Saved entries
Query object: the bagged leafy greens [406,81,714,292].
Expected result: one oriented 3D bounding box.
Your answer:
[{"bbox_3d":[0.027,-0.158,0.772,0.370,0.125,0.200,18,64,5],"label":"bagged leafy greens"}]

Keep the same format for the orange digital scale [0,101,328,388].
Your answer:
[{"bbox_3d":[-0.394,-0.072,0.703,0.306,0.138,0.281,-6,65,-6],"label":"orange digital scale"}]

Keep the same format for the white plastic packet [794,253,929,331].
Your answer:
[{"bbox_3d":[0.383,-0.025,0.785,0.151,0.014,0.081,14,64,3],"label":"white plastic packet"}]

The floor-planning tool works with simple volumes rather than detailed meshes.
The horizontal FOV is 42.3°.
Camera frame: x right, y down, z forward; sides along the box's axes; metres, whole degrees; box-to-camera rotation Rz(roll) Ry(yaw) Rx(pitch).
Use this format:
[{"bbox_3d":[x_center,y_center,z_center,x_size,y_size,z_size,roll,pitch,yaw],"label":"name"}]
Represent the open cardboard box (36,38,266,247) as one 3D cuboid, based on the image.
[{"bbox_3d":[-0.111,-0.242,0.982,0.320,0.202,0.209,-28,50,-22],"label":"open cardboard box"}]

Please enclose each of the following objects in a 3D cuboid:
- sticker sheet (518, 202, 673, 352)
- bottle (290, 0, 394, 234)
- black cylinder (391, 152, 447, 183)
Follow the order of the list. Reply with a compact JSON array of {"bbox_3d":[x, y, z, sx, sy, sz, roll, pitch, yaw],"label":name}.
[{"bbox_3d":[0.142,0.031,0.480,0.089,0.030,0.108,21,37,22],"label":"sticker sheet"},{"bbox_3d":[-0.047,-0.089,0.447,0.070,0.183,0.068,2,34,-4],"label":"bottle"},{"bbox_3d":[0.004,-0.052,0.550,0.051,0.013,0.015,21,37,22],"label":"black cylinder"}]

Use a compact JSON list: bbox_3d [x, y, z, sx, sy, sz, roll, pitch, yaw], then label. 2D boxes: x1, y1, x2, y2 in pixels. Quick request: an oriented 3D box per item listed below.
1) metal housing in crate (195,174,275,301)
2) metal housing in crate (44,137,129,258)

▸ **Task requirements**:
Write out every line from the entries where "format" appears.

▸ **Answer space**:
Keep the same format for the orange digital scale [0,101,328,388].
Keep the same format for the white plastic packet [794,253,929,331].
Use this format:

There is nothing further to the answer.